Wikipedia says that because of the area rule's impact on wave drag:
aircraft have to be carefully arranged so that at the location of the wing, the fuselage is narrowed or "waisted", so that the total area doesn't change much.
This much makes sense to me. Though it's a bit difficult to tell, I understand that in the picture supplied there, the green circle toward the front of the aircraft is intended to have roughly the same area as the blue circle and lines through the wing cross-section:
All images from Wikipedia unless otherwise noted
In this image, I can see how the areas through several lines across the fuselage, wings & engines are all intended to be (roughly) equal.
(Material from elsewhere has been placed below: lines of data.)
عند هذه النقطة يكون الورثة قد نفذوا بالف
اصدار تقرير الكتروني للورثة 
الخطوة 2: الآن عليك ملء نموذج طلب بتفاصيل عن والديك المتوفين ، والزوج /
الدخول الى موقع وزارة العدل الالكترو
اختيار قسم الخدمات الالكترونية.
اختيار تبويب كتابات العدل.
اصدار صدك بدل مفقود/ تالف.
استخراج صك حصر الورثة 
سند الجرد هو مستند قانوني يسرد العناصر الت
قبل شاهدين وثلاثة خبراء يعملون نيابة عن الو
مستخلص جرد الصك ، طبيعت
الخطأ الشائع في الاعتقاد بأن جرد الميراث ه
What I don't understand is how this is applied to airliners like the Airbus A380 which they say is:
showing obvious area rule shaping at the wing root
in reference to this image:
To me, it appears that the cross-section at the wing root consists of the same area at the front of the plane (roughly behind the cockpit appears to be where maximum diameter is achieved), plus the area of the wing root, plus the area through the wing, plus the area through a pair of engines (depending on exactly where you make the cross section). As I see it, there's no slimming of the body to make the area through the wing cross section equal to the area of the cross section just behind the cockpit.
This shot from above of another A380 shows that there is no
Coke bottle waist near the wings:
Am I not seeing this correctly, or do I not understand the area rule correctly?